Comparison of three methods of breath sampling for biological monitoring of volatile organic chemicals

Abstract

This study compared three methods of breath sampling for assessment of exposure to volatile organic chemicals. Eleven healthy volunteers were exposed to four of these five chemicals: ethanol, acetone, methyl isobutyl ketone (MIBK), toluene, and halothane. After exposure, venous blood and mixed-exhaled breath, end-exhaled breath, and rebreathed gas were sampled ten times in four hours. The relationship between the concentrations of these chemicals in blood and each type of breath were calculated by linear regression. The calculated blood/gas partition coefficients and the goodness of fit for each breath sampling method were compared in order to evaluate which type of breath sample could best be used to predict blood concentrations. The effect of carbon dioxide correction and the effect of lung function on this relationship were investigated.

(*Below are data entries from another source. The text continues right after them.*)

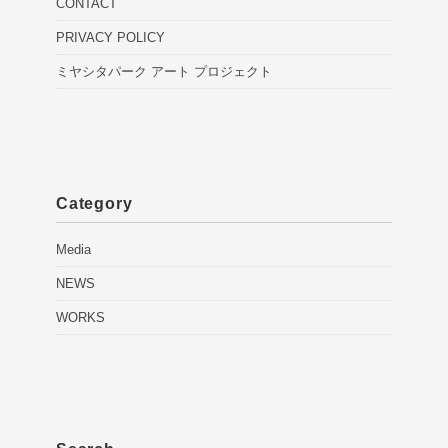
CONTACT
PRIVACY POLICY
ミヤシタパーク アート プロジェクト
Category
Media
NEWS
WORKS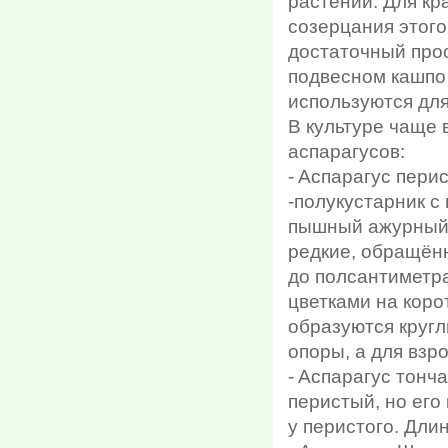
растений. Для кр
созерцания этого
достаточный прос
подвесном кашпо 
используются для
В культуре чаще
аспарагусов:
- Aспарагус перис
-полукустарник 
пышный ажурный 
редкие, обращён
до полсантиметра
цветками на коро
образуются кругл
опоры, а для взр
- Aспарагус тонч
перистый, но его
у перистого. Длин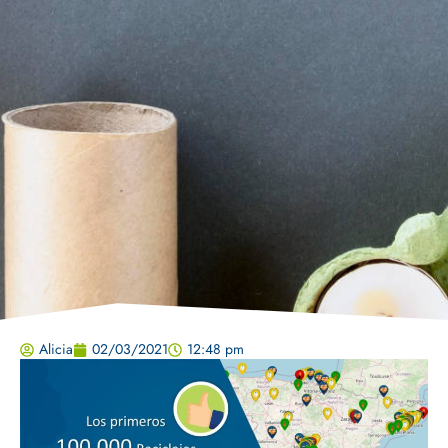
Alicia
02/03/2021
12:48 pm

Rebreathed gas concentrations predicted blood concentrations as well as end-exhaled concentrations and in most cases better than mixed-exhaled concentrations with or without carbon dioxide correction. Rebreathing gave the lowest calculated blood/gas partition coefficients, which were also closest to the literature values in vitro. Carbon dioxide correction lowered partition coefficients nearer to the end-exhaled and rebreathed coefficients for all but the most soluble chemical, but the coefficients did not match coefficients from the rebreathed and end-exhaled methods. Carbon dioxide correction did not generally improve the fit between blood and breath concentrations. The ratio between blood and breath concentrations is significantly lower for the rebreathed than for the mixed-exhaled methods, and the difference grows clearer as water solubility decreases. The ratio between blood and breath concentrations is lower for the rebreathed than for the end-exhaled methods, which is more likely to be a significant difference between rebreathed and end-exhaled methods as water solubility decreases.